塗料世界最大手のアクゾノーベル(オランダ)と米同業アクサルタ・コーティング・システムズは21日、合併協議を打ち切ったと発表した。これを受けてアクサルタは、日本ペイントホールディングスによる買収に向けた協議を進める。
アクゾノーベルは今年に入って、塗料世界2位の米PPGインダストリーズの買収提案を拒否。PPGが再び買収に乗り出すのを防ぐ意味もあってアクサルタとの合併に乗り出し、10月末に対等合併する方向で協議を行っていることを明らかにしていた。実現すると時価総額が約300億ドルに上る巨大塗料メーカーが誕生するはずだった。
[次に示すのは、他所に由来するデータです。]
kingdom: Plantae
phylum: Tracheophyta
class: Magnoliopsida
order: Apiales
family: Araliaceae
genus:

アクサルタをめぐっては、日本ペイントが買収を提案したと報じられ、日本ペイントは21日に「提案を行ったことは事実」とする声明を発表した。
アクゾノーベルとアクサルタは合併断念について、条件で合意できなかったことが理由としているが、アクサルタが日本ペイントから有利な条件での買収を提案されたことで、交渉を打ち切ったとみられている。
アクゾノーベルはPPGによる買収を拒否した際、独立維持に対する株主の支持を取り付けるため、特殊化学部門を切り離して株主価値を高める方針を打ち出していた。同社は同部門の分離を予定通りに進め、得た利益の大半を株主に還元するとしている。